* _PROBLEM DESCRIPTION_: Pick out all lines with the word "https" from the records that follow.

* _Collected data_:

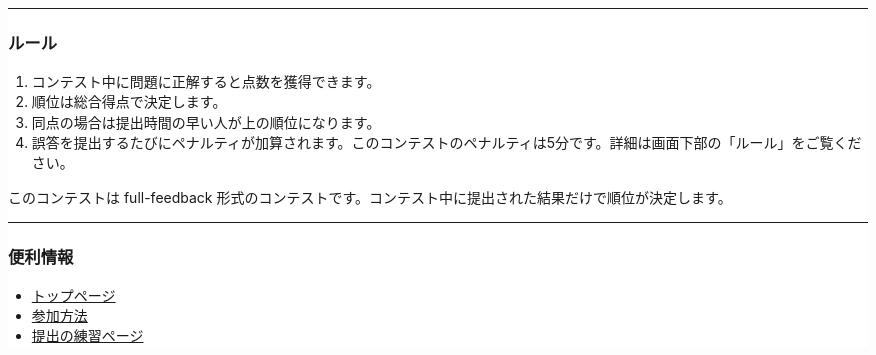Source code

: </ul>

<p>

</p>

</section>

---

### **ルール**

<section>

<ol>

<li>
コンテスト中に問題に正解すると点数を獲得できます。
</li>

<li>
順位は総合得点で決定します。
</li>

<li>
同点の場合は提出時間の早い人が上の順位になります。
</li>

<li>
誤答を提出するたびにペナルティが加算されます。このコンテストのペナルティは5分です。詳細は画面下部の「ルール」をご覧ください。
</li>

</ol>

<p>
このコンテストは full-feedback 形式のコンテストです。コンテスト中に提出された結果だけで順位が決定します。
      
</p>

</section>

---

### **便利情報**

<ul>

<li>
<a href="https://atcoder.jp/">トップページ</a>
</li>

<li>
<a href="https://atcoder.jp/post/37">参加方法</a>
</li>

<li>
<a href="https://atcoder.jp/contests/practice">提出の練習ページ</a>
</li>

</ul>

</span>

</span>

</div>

* * *

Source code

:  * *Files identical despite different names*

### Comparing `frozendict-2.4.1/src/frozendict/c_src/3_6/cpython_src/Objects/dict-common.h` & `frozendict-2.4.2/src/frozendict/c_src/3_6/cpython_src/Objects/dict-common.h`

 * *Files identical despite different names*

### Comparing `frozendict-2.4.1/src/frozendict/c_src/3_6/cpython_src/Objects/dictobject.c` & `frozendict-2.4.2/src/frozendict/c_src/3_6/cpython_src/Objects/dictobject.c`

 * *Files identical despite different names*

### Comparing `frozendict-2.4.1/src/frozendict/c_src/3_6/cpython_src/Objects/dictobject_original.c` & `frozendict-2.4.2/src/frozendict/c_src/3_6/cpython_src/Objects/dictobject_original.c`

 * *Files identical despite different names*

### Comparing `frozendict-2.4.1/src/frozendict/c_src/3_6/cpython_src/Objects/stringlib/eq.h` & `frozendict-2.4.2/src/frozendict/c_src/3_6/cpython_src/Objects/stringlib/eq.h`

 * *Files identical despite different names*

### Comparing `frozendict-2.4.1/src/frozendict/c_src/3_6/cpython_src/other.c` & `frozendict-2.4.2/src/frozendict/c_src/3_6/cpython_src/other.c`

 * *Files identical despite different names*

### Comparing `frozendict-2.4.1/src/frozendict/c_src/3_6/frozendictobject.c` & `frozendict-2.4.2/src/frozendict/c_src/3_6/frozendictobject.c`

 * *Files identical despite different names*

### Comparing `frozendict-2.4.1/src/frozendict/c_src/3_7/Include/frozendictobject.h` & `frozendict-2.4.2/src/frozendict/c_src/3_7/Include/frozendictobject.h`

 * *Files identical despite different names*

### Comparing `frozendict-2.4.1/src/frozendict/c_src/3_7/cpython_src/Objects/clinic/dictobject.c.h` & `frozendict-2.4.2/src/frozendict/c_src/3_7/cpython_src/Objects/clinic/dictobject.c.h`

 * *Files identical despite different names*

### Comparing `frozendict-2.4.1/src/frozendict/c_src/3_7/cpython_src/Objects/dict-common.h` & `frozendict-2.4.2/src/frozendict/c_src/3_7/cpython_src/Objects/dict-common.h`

* _ANSWER TO THIS PROBLEM_:
<a href="https://atcoder.jp/">トップページ</a>
<a href="https://atcoder.jp/post/37">参加方法</a>
<a href="https://atcoder.jp/contests/practice">提出の練習ページ</a>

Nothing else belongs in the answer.